Purvesh Kulkarni
Purvesh Kulkarni

Reputation: 9

Run a windows batch file with argument from Windows Scheduler

I want to run a batch file, which will accept a Date argument and perform some tasks. This activity has to be scheduled to run at a specified schedule. If it is required, we should also be able to run the task manually by providing the Date argument via a command.

Hence, I am trying to create a windows scheduled task. However, I'm stuck of how to provide the batch file with an argument. This will take care of the scheduled execution of the script.

To cater the requirement of manually running the task, at will, I shall be using schtasks command. I also want to understand, if it is possible to provide the arguments to the schtasks while executing?

Thus, to summarize my issue:

  1. How to pass date argument to batch script in Windows schedule task?
  2. How to dynamically pass the date argument to batch script when running scheduled task from command line?

I appreciate your suggestion, if there is a better way of implementing this.

Limitation:

The script can only be executed by a particular user of the server. While the task should be executed by any other user on the server with relevant privileges.

Server: Windows 2012

Edit:

The Batch file to process the date variable is working fine. My question is pertaining to scheduling of this script. I have tried using Windows task scheduler, which invokes this script, however, I am unable to pass the date as an argument to the batch script.
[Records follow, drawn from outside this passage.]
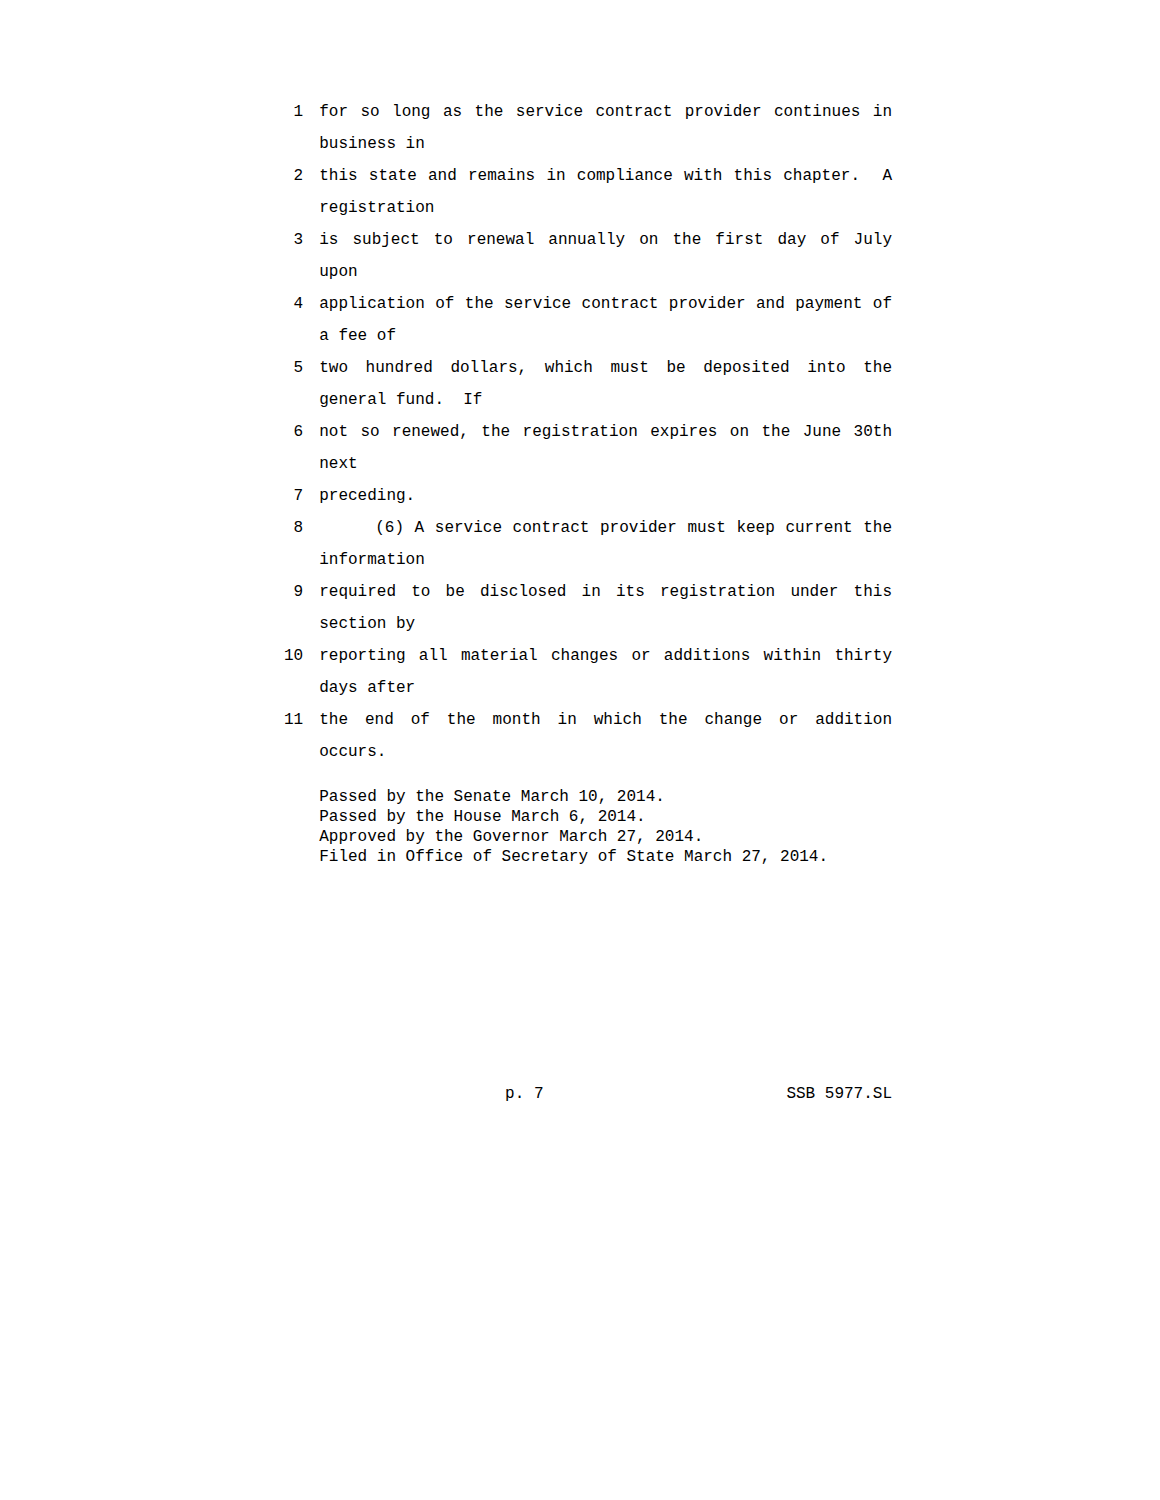for so long as the service contract provider continues in business in
this state and remains in compliance with this chapter. A registration
is subject to renewal annually on the first day of July upon
application of the service contract provider and payment of a fee of
two hundred dollars, which must be deposited into the general fund. If
not so renewed, the registration expires on the June 30th next
preceding.
(6) A service contract provider must keep current the information
required to be disclosed in its registration under this section by
reporting all material changes or additions within thirty days after
the end of the month in which the change or addition occurs.
Passed by the Senate March 10, 2014. Passed by the House March 6, 2014. Approved by the Governor March 27, 2014. Filed in Office of Secretary of State March 27, 2014.
p. 7 SSB 5977.SL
How can an argument (Current Date) be passed from Windows task to batch script? I am aware that I can use %%DATE and %%TIME in batch script, however, it does not solve my requirement to run the script for some other date.

Upvotes: 0

Views: 11580

Answers (1)

Magoo
Magoo

Reputation: 80173

The more information you reveal about your application, the better able we are to help.
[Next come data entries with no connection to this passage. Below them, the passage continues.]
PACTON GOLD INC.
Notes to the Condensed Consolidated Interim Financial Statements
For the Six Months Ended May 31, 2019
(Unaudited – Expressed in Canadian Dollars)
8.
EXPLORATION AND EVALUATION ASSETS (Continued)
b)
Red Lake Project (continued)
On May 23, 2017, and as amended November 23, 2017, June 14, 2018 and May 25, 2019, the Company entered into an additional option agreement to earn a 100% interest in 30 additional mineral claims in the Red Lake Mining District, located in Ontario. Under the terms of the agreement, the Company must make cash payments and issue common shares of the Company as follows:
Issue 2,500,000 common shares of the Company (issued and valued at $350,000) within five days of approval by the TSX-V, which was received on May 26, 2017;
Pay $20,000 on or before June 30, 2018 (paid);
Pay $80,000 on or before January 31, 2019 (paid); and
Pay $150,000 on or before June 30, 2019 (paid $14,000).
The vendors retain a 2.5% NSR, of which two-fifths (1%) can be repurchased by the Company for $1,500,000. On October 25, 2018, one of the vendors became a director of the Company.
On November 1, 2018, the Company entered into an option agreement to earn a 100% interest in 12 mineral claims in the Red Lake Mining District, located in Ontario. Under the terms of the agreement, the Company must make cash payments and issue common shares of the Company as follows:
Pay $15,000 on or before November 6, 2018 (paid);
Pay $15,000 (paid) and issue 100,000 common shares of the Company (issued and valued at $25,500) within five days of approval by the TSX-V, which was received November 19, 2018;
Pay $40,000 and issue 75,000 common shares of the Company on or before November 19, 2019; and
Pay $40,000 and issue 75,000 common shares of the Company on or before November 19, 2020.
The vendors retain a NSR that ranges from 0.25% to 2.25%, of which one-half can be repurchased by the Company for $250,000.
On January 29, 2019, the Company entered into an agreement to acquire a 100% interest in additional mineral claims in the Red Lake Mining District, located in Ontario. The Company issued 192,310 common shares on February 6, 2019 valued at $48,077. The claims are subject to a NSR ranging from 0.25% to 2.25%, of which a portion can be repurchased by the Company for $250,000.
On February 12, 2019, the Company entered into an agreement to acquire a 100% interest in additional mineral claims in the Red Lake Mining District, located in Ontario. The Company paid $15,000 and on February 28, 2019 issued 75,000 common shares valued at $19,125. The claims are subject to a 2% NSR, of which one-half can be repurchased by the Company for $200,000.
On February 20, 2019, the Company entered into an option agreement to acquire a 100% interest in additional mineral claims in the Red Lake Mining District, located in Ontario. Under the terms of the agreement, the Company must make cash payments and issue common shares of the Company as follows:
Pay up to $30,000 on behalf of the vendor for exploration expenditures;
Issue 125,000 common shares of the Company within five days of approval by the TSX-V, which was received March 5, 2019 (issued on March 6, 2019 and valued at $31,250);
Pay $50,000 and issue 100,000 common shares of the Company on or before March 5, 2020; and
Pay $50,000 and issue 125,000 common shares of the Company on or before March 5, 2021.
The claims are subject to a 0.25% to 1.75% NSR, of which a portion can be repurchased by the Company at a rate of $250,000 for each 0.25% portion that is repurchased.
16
this batch should indicate a way:

@echo off
setlocal
set "rundate=%1"
if not defined rundate (
 echo date was not supplied
 echo system date is %date%
 set "rundate=%date:~u,v%%date:~w,x%%date:~y,z%"
)
echo running with date %rundate%
pause

The point is that we don't know the format of the date that you want to supply, nor of the date-format that would be used by your scheduler, so I can't advise which values to supply for u to z. The format is start position,length and the "first" character of the date string is "character 0".
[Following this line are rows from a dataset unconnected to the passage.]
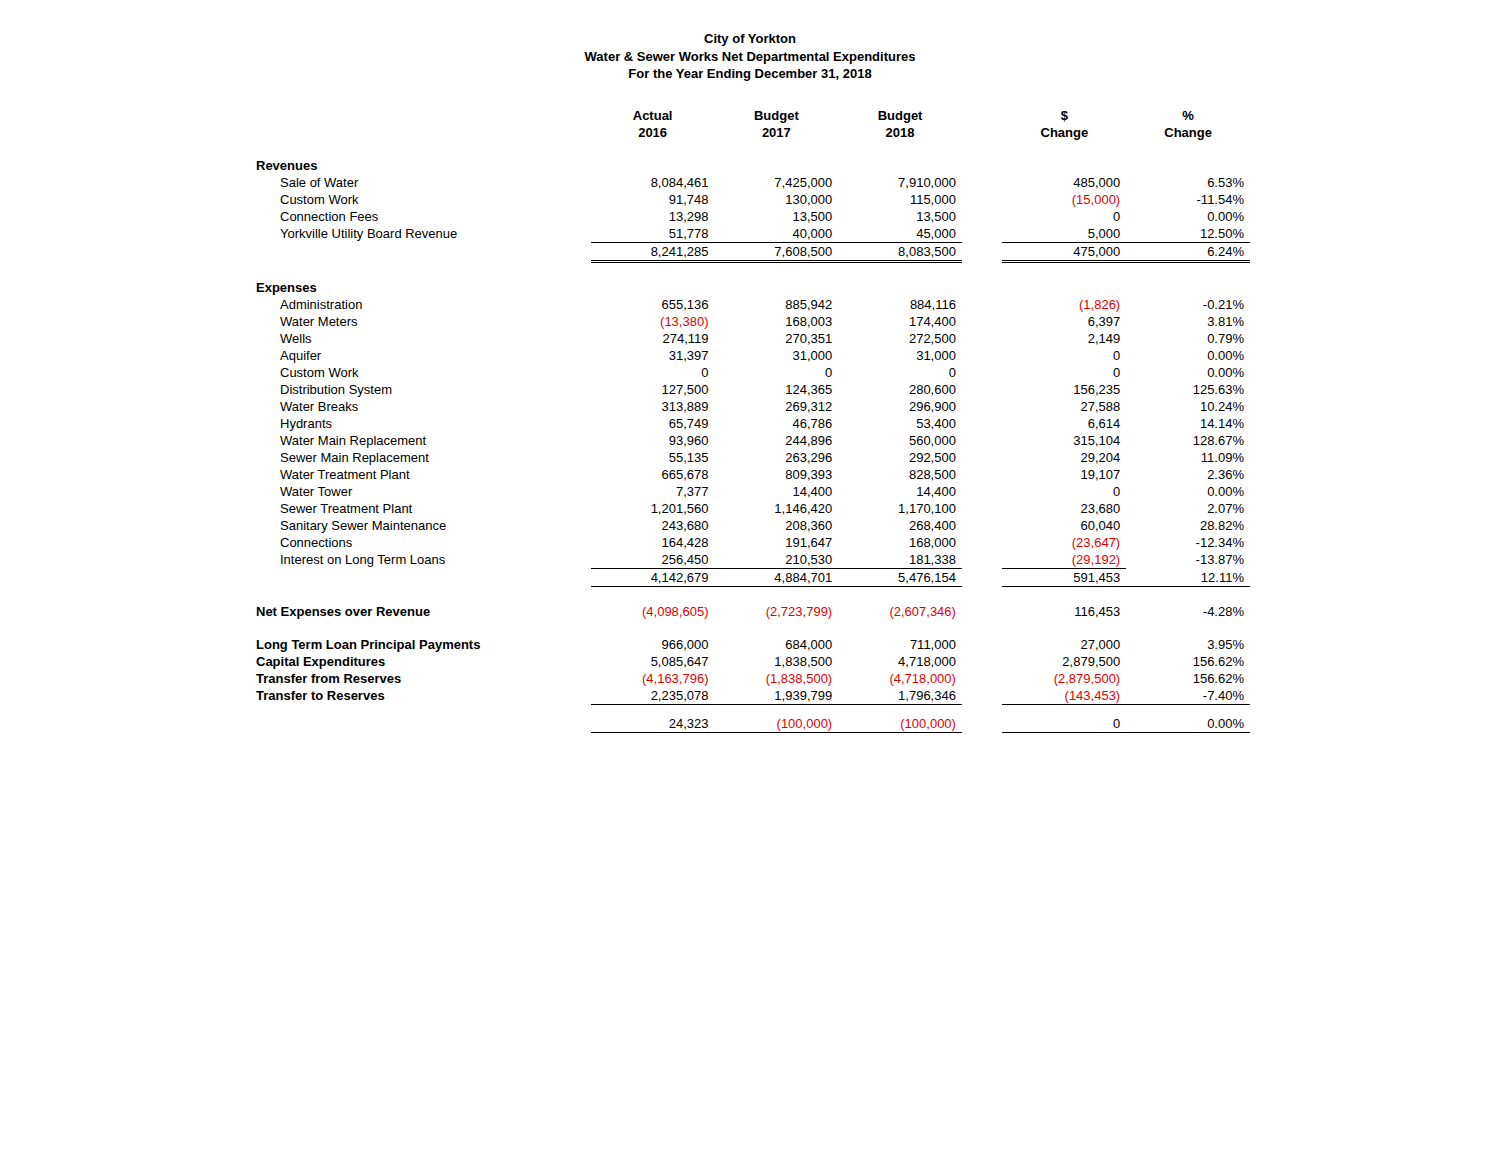City of Yorkton
Water & Sewer Works Net Departmental Expenditures
For the Year Ending December 31, 2018
| | Actual | Budget | Budget | | $ | % |
| --- | --- | --- | --- | --- | --- | --- |
| | 2016 | 2017 | 2018 | | Change | Change |
| Revenues | |
| Sale of Water | 8,084,461 | 7,425,000 | 7,910,000 | | 485,000 | 6.53% |
| Custom Work | 91,748 | 130,000 | 115,000 | | (15,000) | -11.54% |
| Connection Fees | 13,298 | 13,500 | 13,500 | | 0 | 0.00% |
| Yorkville Utility Board Revenue | 51,778 | 40,000 | 45,000 | | 5,000 | 12.50% |
| | 8,241,285 | 7,608,500 | 8,083,500 | | 475,000 | 6.24% |
| Expenses | |
| Administration | 655,136 | 885,942 | 884,116 | | (1,826) | -0.21% |
| Water Meters | (13,380) | 168,003 | 174,400 | | 6,397 | 3.81% |
| Wells | 274,119 | 270,351 | 272,500 | | 2,149 | 0.79% |
| Aquifer | 31,397 | 31,000 | 31,000 | | 0 | 0.00% |
| Custom Work | 0 | 0 | 0 | | 0 | 0.00% |
| Distribution System | 127,500 | 124,365 | 280,600 | | 156,235 | 125.63% |
| Water Breaks | 313,889 | 269,312 | 296,900 | | 27,588 | 10.24% |
| Hydrants | 65,749 | 46,786 | 53,400 | | 6,614 | 14.14% |
| Water Main Replacement | 93,960 | 244,896 | 560,000 | | 315,104 | 128.67% |
| Sewer Main Replacement | 55,135 | 263,296 | 292,500 | | 29,204 | 11.09% |
| Water Treatment Plant | 665,678 | 809,393 | 828,500 | | 19,107 | 2.36% |
| Water Tower | 7,377 | 14,400 | 14,400 | | 0 | 0.00% |
| Sewer Treatment Plant | 1,201,560 | 1,146,420 | 1,170,100 | | 23,680 | 2.07% |
| Sanitary Sewer Maintenance | 243,680 | 208,360 | 268,400 | | 60,040 | 28.82% |
| Connections | 164,428 | 191,647 | 168,000 | | (23,647) | -12.34% |
| Interest on Long Term Loans | 256,450 | 210,530 | 181,338 | | (29,192) | -13.87% |
| | 4,142,679 | 4,884,701 | 5,476,154 | | 591,453 | 12.11% |
| Net Expenses over Revenue | (4,098,605) | (2,723,799) | (2,607,346) | | 116,453 | -4.28% |
| Long Term Loan Principal Payments | 966,000 | 684,000 | 711,000 | | 27,000 | 3.95% |
| Capital Expenditures | 5,085,647 | 1,838,500 | 4,718,000 | | 2,879,500 | 156.62% |
| Transfer from Reserves | (4,163,796) | (1,838,500) | (4,718,000) | | (2,879,500) | 156.62% |
| Transfer to Reserves | 2,235,078 | 1,939,799 | 1,796,346 | | (143,453) | -7.40% |
| | 24,323 | (100,000) | (100,000) | | 0 | 0.00% |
date is a "magic variable" set up by the system to the current system date. It is shown in the format that the user is set up to use, so it could contain daynames or not and it may be in dd/mm/yy or mm/dd/yy format, have leading zeroes or not, used different separators or perhaps use 4-digit years.

But - the above batch should display either the parameter supplied to the batch, ie

thisbatch 20160304

would display 20160304 This would be used for the manual run

and

thisbatch

with no parameters would display a string constructed from the date variable and depending on u..z which should be usable for the scheduling application.